While Vancouver might take lessons from Montreal, in some measure Montreal's troubles were all its own.

The stadium was conceived by a Paris-based architect whose retractable roof design has virtually never functioned properly. The stadium has not held a winter event since the roof was ripped in 1999; a soccer match is scheduled for next month, but only if there is no snow or ice on the roof - a tall order for Montreal in February.

Construction of the Olympic installations was also marred by labour strife. The 1980 Malouf inquiry report reproached unions and workers for "illegal acts, work stoppages, harassment and lack of productivity" that contributed to cost overruns.

The Games oversight committee, which was supposed to provide independent supervision, bowed to the will of Montreal's powerful mayor, the late Jean Drapeau.

"They were submitted to the authority of the mayor," Prof. Marsan said. "The mayor ran it alone, like Napoleon."

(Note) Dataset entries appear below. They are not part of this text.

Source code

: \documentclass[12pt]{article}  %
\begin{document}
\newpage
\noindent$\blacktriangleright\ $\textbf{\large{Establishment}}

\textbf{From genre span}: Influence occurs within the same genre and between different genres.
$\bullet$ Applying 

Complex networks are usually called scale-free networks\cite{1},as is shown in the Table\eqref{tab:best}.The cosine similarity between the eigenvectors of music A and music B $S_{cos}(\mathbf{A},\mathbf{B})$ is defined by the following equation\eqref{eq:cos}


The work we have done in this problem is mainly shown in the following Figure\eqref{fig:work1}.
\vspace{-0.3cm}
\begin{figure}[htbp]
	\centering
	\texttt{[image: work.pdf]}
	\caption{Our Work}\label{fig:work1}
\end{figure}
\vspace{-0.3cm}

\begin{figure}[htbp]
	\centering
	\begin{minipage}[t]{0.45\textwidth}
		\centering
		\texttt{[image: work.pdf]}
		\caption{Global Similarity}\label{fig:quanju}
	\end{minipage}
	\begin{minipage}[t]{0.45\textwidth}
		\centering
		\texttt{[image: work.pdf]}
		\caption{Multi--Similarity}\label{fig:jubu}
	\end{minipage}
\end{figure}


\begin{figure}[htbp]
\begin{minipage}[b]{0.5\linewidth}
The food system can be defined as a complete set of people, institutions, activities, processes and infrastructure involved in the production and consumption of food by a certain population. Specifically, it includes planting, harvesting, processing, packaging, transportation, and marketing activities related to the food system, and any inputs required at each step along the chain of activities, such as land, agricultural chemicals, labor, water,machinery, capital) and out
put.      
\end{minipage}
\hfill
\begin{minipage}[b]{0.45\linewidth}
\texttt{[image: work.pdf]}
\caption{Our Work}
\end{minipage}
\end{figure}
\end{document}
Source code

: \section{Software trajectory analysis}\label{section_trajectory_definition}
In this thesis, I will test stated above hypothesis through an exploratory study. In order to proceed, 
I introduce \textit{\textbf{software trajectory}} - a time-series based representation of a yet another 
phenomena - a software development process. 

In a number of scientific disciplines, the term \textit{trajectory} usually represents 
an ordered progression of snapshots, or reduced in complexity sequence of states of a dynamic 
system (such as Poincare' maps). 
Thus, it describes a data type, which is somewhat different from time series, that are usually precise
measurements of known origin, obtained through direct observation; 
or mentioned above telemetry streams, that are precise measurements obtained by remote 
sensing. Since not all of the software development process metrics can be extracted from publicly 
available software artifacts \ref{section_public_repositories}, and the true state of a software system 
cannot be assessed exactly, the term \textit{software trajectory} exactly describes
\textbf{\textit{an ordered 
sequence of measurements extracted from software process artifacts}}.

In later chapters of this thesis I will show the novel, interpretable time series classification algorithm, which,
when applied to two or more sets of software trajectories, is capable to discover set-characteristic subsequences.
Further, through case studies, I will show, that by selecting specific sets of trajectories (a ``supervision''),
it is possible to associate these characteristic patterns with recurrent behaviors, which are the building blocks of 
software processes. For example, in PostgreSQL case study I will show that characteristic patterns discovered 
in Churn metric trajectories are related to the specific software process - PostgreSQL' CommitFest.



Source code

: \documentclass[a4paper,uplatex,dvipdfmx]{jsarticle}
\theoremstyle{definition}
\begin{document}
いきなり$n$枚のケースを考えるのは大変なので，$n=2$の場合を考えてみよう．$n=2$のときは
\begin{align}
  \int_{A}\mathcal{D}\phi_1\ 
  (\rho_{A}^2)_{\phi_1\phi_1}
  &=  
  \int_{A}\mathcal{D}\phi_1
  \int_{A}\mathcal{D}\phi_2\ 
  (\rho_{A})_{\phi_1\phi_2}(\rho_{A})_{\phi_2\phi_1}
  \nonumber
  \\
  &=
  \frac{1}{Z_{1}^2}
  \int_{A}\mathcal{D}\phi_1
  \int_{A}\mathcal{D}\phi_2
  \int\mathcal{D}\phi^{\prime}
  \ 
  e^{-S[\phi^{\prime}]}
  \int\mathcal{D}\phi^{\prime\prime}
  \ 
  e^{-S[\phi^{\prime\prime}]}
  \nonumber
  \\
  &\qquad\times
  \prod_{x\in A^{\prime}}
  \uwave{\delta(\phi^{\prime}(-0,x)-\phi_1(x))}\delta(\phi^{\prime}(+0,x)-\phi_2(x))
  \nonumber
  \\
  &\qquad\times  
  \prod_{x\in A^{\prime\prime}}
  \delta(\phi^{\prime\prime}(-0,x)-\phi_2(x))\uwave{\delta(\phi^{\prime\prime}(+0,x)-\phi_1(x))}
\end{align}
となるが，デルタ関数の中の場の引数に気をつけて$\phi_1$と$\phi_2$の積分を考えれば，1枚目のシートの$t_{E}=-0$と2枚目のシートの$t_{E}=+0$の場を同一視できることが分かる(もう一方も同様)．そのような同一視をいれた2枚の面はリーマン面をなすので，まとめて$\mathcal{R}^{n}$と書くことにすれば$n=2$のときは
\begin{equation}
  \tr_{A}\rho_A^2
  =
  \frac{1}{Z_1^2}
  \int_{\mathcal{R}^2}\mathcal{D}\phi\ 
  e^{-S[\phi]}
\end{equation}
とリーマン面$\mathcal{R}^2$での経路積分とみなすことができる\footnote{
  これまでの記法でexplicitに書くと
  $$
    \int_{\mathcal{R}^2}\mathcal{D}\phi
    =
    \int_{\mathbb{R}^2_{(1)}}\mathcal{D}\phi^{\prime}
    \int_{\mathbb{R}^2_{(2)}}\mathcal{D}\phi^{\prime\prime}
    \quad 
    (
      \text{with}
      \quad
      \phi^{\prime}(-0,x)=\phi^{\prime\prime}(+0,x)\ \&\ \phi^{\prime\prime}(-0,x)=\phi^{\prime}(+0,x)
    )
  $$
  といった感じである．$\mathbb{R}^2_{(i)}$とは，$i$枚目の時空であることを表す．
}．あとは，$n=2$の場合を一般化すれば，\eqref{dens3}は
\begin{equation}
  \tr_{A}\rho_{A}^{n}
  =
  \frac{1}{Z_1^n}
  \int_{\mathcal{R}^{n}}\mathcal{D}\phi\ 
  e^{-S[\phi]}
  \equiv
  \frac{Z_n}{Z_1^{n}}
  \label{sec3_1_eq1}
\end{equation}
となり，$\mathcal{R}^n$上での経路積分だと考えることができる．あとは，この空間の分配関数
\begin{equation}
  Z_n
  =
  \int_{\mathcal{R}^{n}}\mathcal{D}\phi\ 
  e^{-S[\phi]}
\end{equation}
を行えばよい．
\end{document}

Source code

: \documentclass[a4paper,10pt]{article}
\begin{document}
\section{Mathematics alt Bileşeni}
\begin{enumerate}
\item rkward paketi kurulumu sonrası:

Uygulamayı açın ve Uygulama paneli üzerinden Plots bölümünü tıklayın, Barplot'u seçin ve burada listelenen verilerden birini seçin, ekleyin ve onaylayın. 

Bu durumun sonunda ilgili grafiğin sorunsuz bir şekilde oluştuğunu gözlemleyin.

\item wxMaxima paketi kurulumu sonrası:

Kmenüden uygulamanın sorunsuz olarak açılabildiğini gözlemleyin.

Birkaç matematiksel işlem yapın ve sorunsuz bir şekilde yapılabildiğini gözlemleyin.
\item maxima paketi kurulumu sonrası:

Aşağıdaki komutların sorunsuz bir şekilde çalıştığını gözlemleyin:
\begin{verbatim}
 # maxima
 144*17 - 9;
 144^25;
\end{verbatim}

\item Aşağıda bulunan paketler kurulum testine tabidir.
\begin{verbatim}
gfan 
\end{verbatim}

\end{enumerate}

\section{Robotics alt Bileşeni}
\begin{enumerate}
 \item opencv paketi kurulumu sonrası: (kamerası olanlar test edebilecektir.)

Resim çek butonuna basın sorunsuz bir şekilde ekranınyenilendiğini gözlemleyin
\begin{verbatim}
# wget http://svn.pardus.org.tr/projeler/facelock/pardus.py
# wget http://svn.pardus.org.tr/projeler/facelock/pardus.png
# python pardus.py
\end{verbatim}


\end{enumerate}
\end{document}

When all is said and done, and taxpayers add up more than three decades of interest payments, annual maintenance costs and the odd catastrophic roof repair, the total price tag for the Olympic facilities reached $3-billion.

Most of the debt was paid through a special Olympics tax on tobacco products.

No wonder Montrealers aren't spending a lot of time watching Vancouver. They could be saying, "We told you so." But the memories are too painful.